When someone we love falls, shouldn't we be there to catch them? I did when she was a baby, is there a time when that stops? When did it become okay to say, 'they're adults now, they can live their own life' and just walk away? We have things we go through our whole life! Does it not make sense to go to someone for help who has already been there? Why should we pretend that just because we are older we can figure it out ourselves? I would always like to be there for her. It completes me as a mother to know that my child still counts on me for advice and guidance.
She is one of my best friends. I love my best girlfriends, they make me all gushy and happy inside. I smile thinking about the peace they give me. I have three, and I am enormously blessed. Each is so different from the other, but God gave each of them a gift for me. One has wisdom that I rely on, another is my encourager, and one is my joy giver.

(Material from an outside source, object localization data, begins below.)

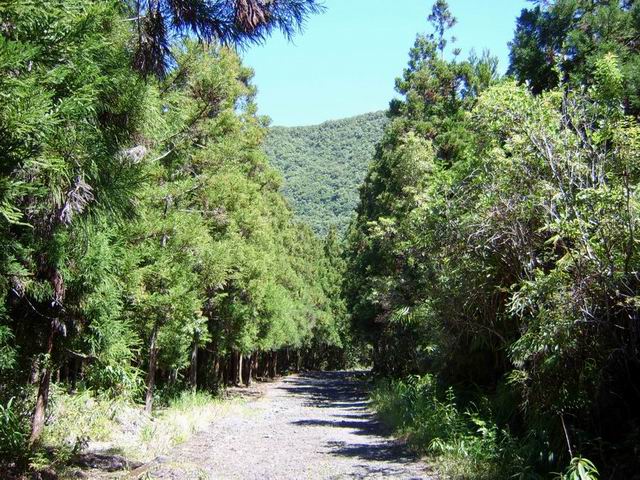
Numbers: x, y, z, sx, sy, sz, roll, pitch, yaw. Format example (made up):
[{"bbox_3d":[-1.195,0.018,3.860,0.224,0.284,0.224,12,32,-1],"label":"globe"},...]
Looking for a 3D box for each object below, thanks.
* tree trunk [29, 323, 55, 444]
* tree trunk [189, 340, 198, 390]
[{"bbox_3d":[-4.500,2.310,9.300,0.210,1.950,0.210,0,-12,0],"label":"tree trunk"},{"bbox_3d":[-3.970,3.930,17.960,0.200,1.550,0.200,0,-12,0],"label":"tree trunk"}]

This Christmas, I thank God for the Baby that He sent to this earth to redeem us. I praise You, Lord Jesus, and I thank You for your sacrifice. I know your Mama loved You, like I love my baby. I would do anything for both of you, Lord, just have patience as I morph into the woman You are changing me into, and please give her the strength to endure as I change. Let her know that she is more important to me than anything, and though at times I may be distant, we can come together in prayer and reach each other's souls. I keep falling, and sometimes it's not enough to walk around the mountain and learn, apparently there are days when I must crawl, seeing the dirt in my face so that when I look up and see You it is that much more beautiful and appreciated.
Please bless my baby today, Jesus, give her wisdom, and insight, and show her how to rest in Your peace. Guide me to be the best mother possible. Thank You, Lord, I love You!